COPD and Osteoarthritis

Connection could change the way Chronic Obstructive Pulmonary Disease is treated

COPD patient and therapist

A new study by researchers at West Park Healthcare Centre, which confirms that there is an increased risk of osteoarthritis among people with chronic obstructive pulmonary disease (COPD), could change the way treatment is managed in that population.

The study, published in the International Journal of COPD, analyzes data covering 101,399 individuals by examining 14 previously written articles. It is the first article that systematically examines the prevalence of osteoarthritis in individuals with COPD. 

“We estimate that 35.5 per cent of individuals with COPD have osteoarthritis,” says Adnan Wshah, a research PhD student at West Park and one of the authors of the article. “This means that people with COPD are more likely to have osteoarthritis when compared to their healthy counterparts.”
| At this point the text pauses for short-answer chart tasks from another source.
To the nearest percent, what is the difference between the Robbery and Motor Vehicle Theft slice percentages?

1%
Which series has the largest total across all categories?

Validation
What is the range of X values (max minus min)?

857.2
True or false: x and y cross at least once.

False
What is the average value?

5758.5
Wshah, who co-wrote the article with Drs. Dina Brooks and Roger Goldstein of West Park and University of Toronto’s Sara JT Guilcher, says that the findings can affect how COPD is treated in the future.

While healthcare providers are already encouraged to screen for osteoarthritis when treating COPD, a better understanding of the link between the two diseases may help practitioners develop rehabilitation approaches that better suit the needs of people with osteoarthritis.
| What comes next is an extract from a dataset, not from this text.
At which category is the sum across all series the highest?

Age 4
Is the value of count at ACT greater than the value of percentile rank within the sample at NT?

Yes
For instance, some patients with osteoarthritis may experience pain in their knees when using a treadmill, making hydrotherapy a potentially more viable exercise option.
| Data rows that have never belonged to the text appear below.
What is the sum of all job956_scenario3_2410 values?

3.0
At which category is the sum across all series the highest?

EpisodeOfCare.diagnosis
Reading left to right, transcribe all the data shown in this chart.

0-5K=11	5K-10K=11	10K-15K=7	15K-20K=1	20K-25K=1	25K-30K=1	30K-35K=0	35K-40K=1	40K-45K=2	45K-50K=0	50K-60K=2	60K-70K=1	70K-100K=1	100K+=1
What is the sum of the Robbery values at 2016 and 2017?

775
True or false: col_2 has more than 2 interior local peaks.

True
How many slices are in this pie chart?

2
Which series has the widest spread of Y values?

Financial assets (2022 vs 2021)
“An awareness of the existence of osteoarthritis in COPD patients will inform the way healthcare providers manage symptoms, mobility, participation, and health-related quality of life,” Wshah says.

COPD, an umbrella term for progressive lung diseases like emphysema and chronic bronchitis, is distinguished by increasing breathlessness and afflicts approximately 2.6 million Canadians.

Osteoarthritis, the most common form of arthritis, results from gradual damage to the cartilage that protects bone joints and can cause chronic pain and a reduced tolerance for exercise, making physical rehab much more difficult.

The co-occurrence of these two conditions is important, as both COPD and OA diminish physical activity and increase the time spent in sedentary behaviour, potentially leading to a poorer quality of life.

“Health care providers may need to modify the exercise program for COPD patients in the presence of osteoarthritis,” Wshah says.

The article also suggests developing new pharmacological approaches to slow tissue destruction and promote repair, as both COPD and osteoarthritis are associated with chronic systemic inflammation.